Aim of the task: Set down each line of the data below exactly as it stands, dropping the pictures.

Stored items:

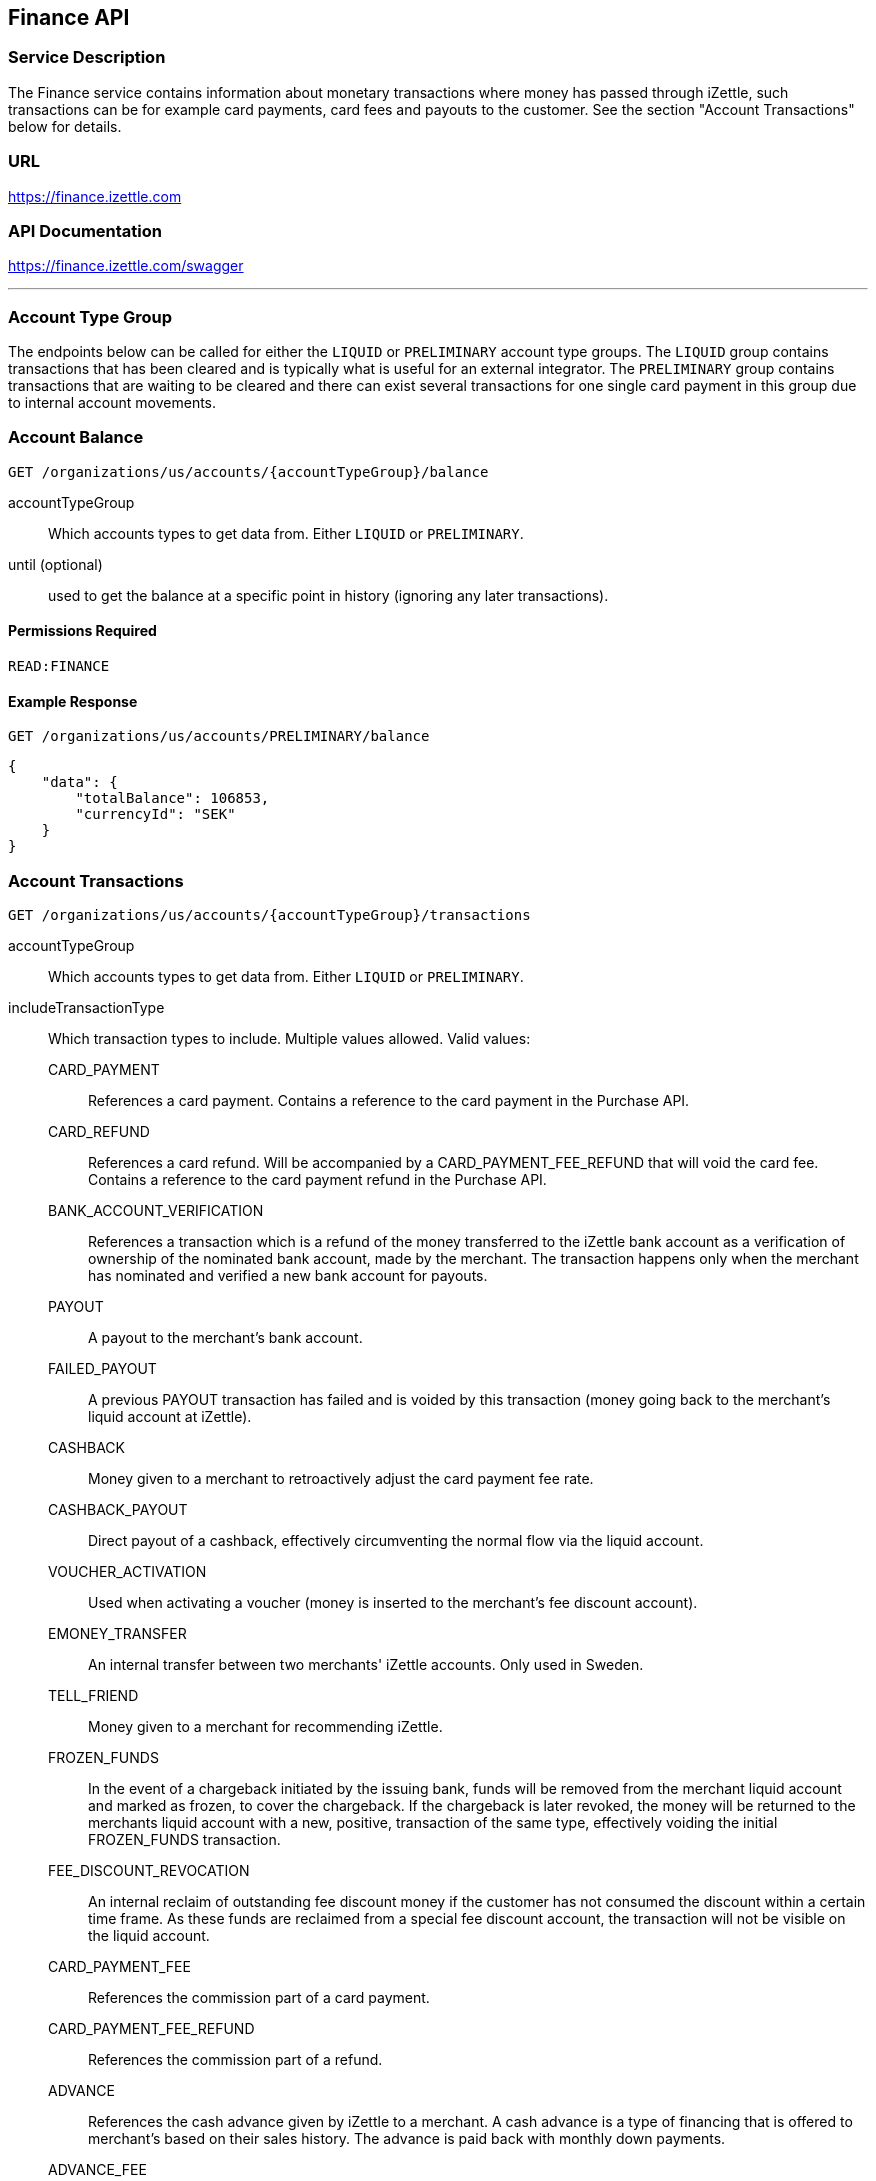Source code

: ## Finance API

### Service Description
The Finance service contains information about monetary transactions where money has passed through iZettle, such transactions can be for example card payments, card fees and payouts to the customer. See the section "Account Transactions" below for details.

### URL
https://finance.izettle.com

### API Documentation
https://finance.izettle.com/swagger

---

### Account Type Group
The endpoints below can be called for either the `LIQUID` or `PRELIMINARY` account type groups. The `LIQUID` group contains transactions that has been cleared and is typically what is useful for an external integrator. The `PRELIMINARY` group contains transactions that are waiting to be cleared and there can exist several transactions for one single card payment in this group due to internal account movements.

### Account Balance
`GET /organizations/us/accounts/{accountTypeGroup}/balance`

accountTypeGroup:: Which accounts types to get data from. Either `LIQUID` or `PRELIMINARY`.
until (optional):: used to get the balance at a specific point in history (ignoring any later transactions).

#### Permissions Required
`READ:FINANCE`

#### Example Response
`GET /organizations/us/accounts/PRELIMINARY/balance`

```json
{
    "data": {
        "totalBalance": 106853,
        "currencyId": "SEK"
    }
}
```

### Account Transactions
`GET /organizations/us/accounts/{accountTypeGroup}/transactions`

accountTypeGroup:: Which accounts types to get data from. Either `LIQUID` or `PRELIMINARY`.
includeTransactionType:: Which transaction types to include. Multiple values allowed. Valid values:
+
CARD_PAYMENT::: References a card payment. Contains a reference to the card payment in the Purchase API.
CARD_REFUND::: References a card refund. Will be accompanied by a CARD_PAYMENT_FEE_REFUND that will void the card fee. Contains a reference to the card payment refund in the Purchase API.
BANK_ACCOUNT_VERIFICATION::: References a transaction which is a refund of the money transferred to the iZettle bank account as a verification of ownership of the nominated bank account, made by the merchant.
The transaction happens only when the merchant has nominated and verified a new bank account for payouts.
PAYOUT::: A payout to the merchant's bank account.
FAILED_PAYOUT::: A previous PAYOUT transaction has failed and is voided by this transaction (money going back to the merchant's liquid account at iZettle).
CASHBACK::: Money given to a merchant to retroactively adjust the card payment fee rate.
CASHBACK_PAYOUT::: Direct payout of a cashback, effectively circumventing the normal flow via the liquid account.
VOUCHER_ACTIVATION::: Used when activating a voucher (money is inserted to the merchant's fee discount account).
EMONEY_TRANSFER::: An internal transfer between two merchants' iZettle accounts. Only used in Sweden.
TELL_FRIEND::: Money given to a merchant for recommending iZettle.
FROZEN_FUNDS::: In the event of a chargeback initiated by the issuing bank, funds will be removed from the merchant liquid account and marked as frozen, to cover the chargeback. 
If the chargeback is later revoked, the money will be returned to the merchants liquid account with a new, positive, transaction of the same type, effectively voiding the initial
FROZEN_FUNDS transaction.
FEE_DISCOUNT_REVOCATION::: An internal reclaim of outstanding fee discount money if the customer has not consumed the discount within a certain time frame. As these funds are reclaimed from a special fee discount account, the transaction will not be visible on the liquid account.
CARD_PAYMENT_FEE::: References the commission part of a card payment.
CARD_PAYMENT_FEE_REFUND::: References the commission part of a refund.
ADVANCE::: References the cash advance given by iZettle to a merchant.
A cash advance is a type of financing that is offered to merchant's based on their sales history. The advance is paid back with monthly down payments.
ADVANCE_FEE::: References the fee that iZettle charges when giving a cash advance.
ADVANCE_DOWNPAYMENT::: A down payment on a previously paid out cash advance.
ADVANCE_FEE_DOWNPAYMENT::: References the netting of a cash advance fee.
SUBSCRIPTION_CHARGE::: References a subscription charge (e.g. for the Kassaregister service).

start:: A start point in time, limiting the result set (inclusive). Formatted as an ISO 8601 string.
end:: An end point in time, limiting the result set (exclusive). Formatted as an ISO 8601 string.
limit (optional):: Limit the result set to X number of results.
offset (optional):: Offset the result set by X number of results.
        
#### Permissions Required
`READ:FINANCE`

#### Example Response
`GET /organizations/us/accounts/LIQUID/transactions?start=2015-11-16&end=2015-11-17`

```json
{
    "data": [
        {
            "timestamp": "2015-11-16T23:47:31.305Z",
            "amount": -96,
            "originatorTransactionType": "CARD_PAYMENT_FEE",
            "originatingTransactionUuid": "488fcee0-8c73-11e5-8ae2-edcaeca65169"
        },
        {
            "timestamp": "2015-11-16T23:47:31.272Z",
            "amount": 3500,
            "originatorTransactionType": "CARD_PAYMENT",
            "originatingTransactionUuid": "488fcee0-8c73-11e5-8ae2-edcaeca65169"
        },
        {
            "timestamp": "2015-11-16T23:47:31.256Z",
            "amount": -220,
            "originatorTransactionType": "CARD_PAYMENT_FEE",
            "originatingTransactionUuid": "29646380-8c52-11e5-8341-b55acee48cd7"
        },
        {
            "timestamp": "2015-11-16T23:47:31.232Z",
            "amount": 8000,
            "originatorTransactionType": "CARD_PAYMENT",
            "originatingTransactionUuid": "29646380-8c52-11e5-8341-b55acee48cd7"
        },
        {
            "timestamp": "2015-11-16T23:47:31.219Z",
            "amount": -275,
            "originatorTransactionType": "CARD_PAYMENT_FEE",
            "originatingTransactionUuid": "f4aa28a0-8c51-11e5-9b2e-94a4ee5f3593"
        }
        ...
```

### Link Finance Transactions With Card Purchases
Finance transactions of types `CARD_PAYMENT`, `CARD_PAYMENT_FEE`, `CARD_REFUND` and `CARD_PAYMENT_FEE_REFUND` can be linked using the field `originatingTransactionUuid` to a card purchase using the `cardPaymentUUID1` field of the payment if using the Purchase API v1 or the `uuid` field of the payment if using the Purchase API v2.

In the case of other transaction types, the value of the `originatingTransactionUuid` is not linkable to a specific card purchase and is not useful for external integrators.

### Payouts
`GET /organizations/us/payout-info`

at (optional):: Use to get payouts until a specific historic date. Formatted as an ISO 8601 string.

#### Permissions Required
`READ:FINANCE`

#### Example Response
`GET /organizations/us/payout-info`
```json
{
    "data": {
        "totalBalance": 475880,
        "currencyId": "SEK",
        "nextPayoutAmount": 369027,
        "discountRemaining": 0,
        "periodicity": "DAILY"
    }
}
```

Worked solution:
Source code

: ## Finance API

### Service Description
The Finance service contains information about monetary transactions where money has passed through iZettle, such transactions can be for example card payments, card fees and payouts to the customer. See the section "Account Transactions" below for details.

### URL
https://finance.izettle.com

### API Documentation
https://finance.izettle.com/swagger

---

### Account Type Group
The endpoints below can be called for either the `LIQUID` or `PRELIMINARY` account type groups. The `LIQUID` group contains transactions that has been cleared and is typically what is useful for an external integrator. The `PRELIMINARY` group contains transactions that are waiting to be cleared and there can exist several transactions for one single card payment in this group due to internal account movements.

### Account Balance
`GET /organizations/us/accounts/{accountTypeGroup}/balance`

accountTypeGroup:: Which accounts types to get data from. Either `LIQUID` or `PRELIMINARY`.
until (optional):: used to get the balance at a specific point in history (ignoring any later transactions).

#### Permissions Required
`READ:FINANCE`

#### Example Response
`GET /organizations/us/accounts/PRELIMINARY/balance`

```json
{
    "data": {
        "totalBalance": 106853,
        "currencyId": "SEK"
    }
}
```

### Account Transactions
`GET /organizations/us/accounts/{accountTypeGroup}/transactions`

accountTypeGroup:: Which accounts types to get data from. Either `LIQUID` or `PRELIMINARY`.
includeTransactionType:: Which transaction types to include. Multiple values allowed. Valid values:
+
CARD_PAYMENT::: References a card payment. Contains a reference to the card payment in the Purchase API.
CARD_REFUND::: References a card refund. Will be accompanied by a CARD_PAYMENT_FEE_REFUND that will void the card fee. Contains a reference to the card payment refund in the Purchase API.
BANK_ACCOUNT_VERIFICATION::: References a transaction which is a refund of the money transferred to the iZettle bank account as a verification of ownership of the nominated bank account, made by the merchant.
The transaction happens only when the merchant has nominated and verified a new bank account for payouts.
PAYOUT::: A payout to the merchant's bank account.
FAILED_PAYOUT::: A previous PAYOUT transaction has failed and is voided by this transaction (money going back to the merchant's liquid account at iZettle).
CASHBACK::: Money given to a merchant to retroactively adjust the card payment fee rate.
CASHBACK_PAYOUT::: Direct payout of a cashback, effectively circumventing the normal flow via the liquid account.
VOUCHER_ACTIVATION::: Used when activating a voucher (money is inserted to the merchant's fee discount account).
EMONEY_TRANSFER::: An internal transfer between two merchants' iZettle accounts. Only used in Sweden.
TELL_FRIEND::: Money given to a merchant for recommending iZettle.
FROZEN_FUNDS::: In the event of a chargeback initiated by the issuing bank, funds will be removed from the merchant liquid account and marked as frozen, to cover the chargeback. 
If the chargeback is later revoked, the money will be returned to the merchants liquid account with a new, positive, transaction of the same type, effectively voiding the initial
FROZEN_FUNDS transaction.
FEE_DISCOUNT_REVOCATION::: An internal reclaim of outstanding fee discount money if the customer has not consumed the discount within a certain time frame. As these funds are reclaimed from a special fee discount account, the transaction will not be visible on the liquid account.
CARD_PAYMENT_FEE::: References the commission part of a card payment.
CARD_PAYMENT_FEE_REFUND::: References the commission part of a refund.
ADVANCE::: References the cash advance given by iZettle to a merchant.
A cash advance is a type of financing that is offered to merchant's based on their sales history. The advance is paid back with monthly down payments.
ADVANCE_FEE::: References the fee that iZettle charges when giving a cash advance.
ADVANCE_DOWNPAYMENT::: A down payment on a previously paid out cash advance.
ADVANCE_FEE_DOWNPAYMENT::: References the netting of a cash advance fee.
SUBSCRIPTION_CHARGE::: References a subscription charge (e.g. for the Kassaregister service).

start:: A start point in time, limiting the result set (inclusive). Formatted as an ISO 8601 string.
end:: An end point in time, limiting the result set (exclusive). Formatted as an ISO 8601 string.
limit (optional):: Limit the result set to X number of results.
offset (optional):: Offset the result set by X number of results.
        
#### Permissions Required
`READ:FINANCE`

#### Example Response
`GET /organizations/us/accounts/LIQUID/transactions?start=2015-11-16&end=2015-11-17`

```json
{
    "data": [
        {
            "timestamp": "2015-11-16T23:47:31.305Z",
            "amount": -96,
            "originatorTransactionType": "CARD_PAYMENT_FEE",
            "originatingTransactionUuid": "488fcee0-8c73-11e5-8ae2-edcaeca65169"
        },
        {
            "timestamp": "2015-11-16T23:47:31.272Z",
            "amount": 3500,
            "originatorTransactionType": "CARD_PAYMENT",
            "originatingTransactionUuid": "488fcee0-8c73-11e5-8ae2-edcaeca65169"
        },
        {
            "timestamp": "2015-11-16T23:47:31.256Z",
            "amount": -220,
            "originatorTransactionType": "CARD_PAYMENT_FEE",
            "originatingTransactionUuid": "29646380-8c52-11e5-8341-b55acee48cd7"
        },
        {
            "timestamp": "2015-11-16T23:47:31.232Z",
            "amount": 8000,
            "originatorTransactionType": "CARD_PAYMENT",
            "originatingTransactionUuid": "29646380-8c52-11e5-8341-b55acee48cd7"
        },
        {
            "timestamp": "2015-11-16T23:47:31.219Z",
            "amount": -275,
            "originatorTransactionType": "CARD_PAYMENT_FEE",
            "originatingTransactionUuid": "f4aa28a0-8c51-11e5-9b2e-94a4ee5f3593"
        }
        ...
```

### Link Finance Transactions With Card Purchases
Finance transactions of types `CARD_PAYMENT`, `CARD_PAYMENT_FEE`, `CARD_REFUND` and `CARD_PAYMENT_FEE_REFUND` can be linked using the field `originatingTransactionUuid` to a card purchase using the `cardPaymentUUID1` field of the payment if using the Purchase API v1 or the `uuid` field of the payment if using the Purchase API v2.

In the case of other transaction types, the value of the `originatingTransactionUuid` is not linkable to a specific card purchase and is not useful for external integrators.

### Payouts
`GET /organizations/us/payout-info`

at (optional):: Use to get payouts until a specific historic date. Formatted as an ISO 8601 string.

#### Permissions Required
`READ:FINANCE`

#### Example Response
`GET /organizations/us/payout-info`
```json
{
    "data": {
        "totalBalance": 475880,
        "currencyId": "SEK",
        "nextPayoutAmount": 369027,
        "discountRemaining": 0,
        "periodicity": "DAILY"
    }
}
```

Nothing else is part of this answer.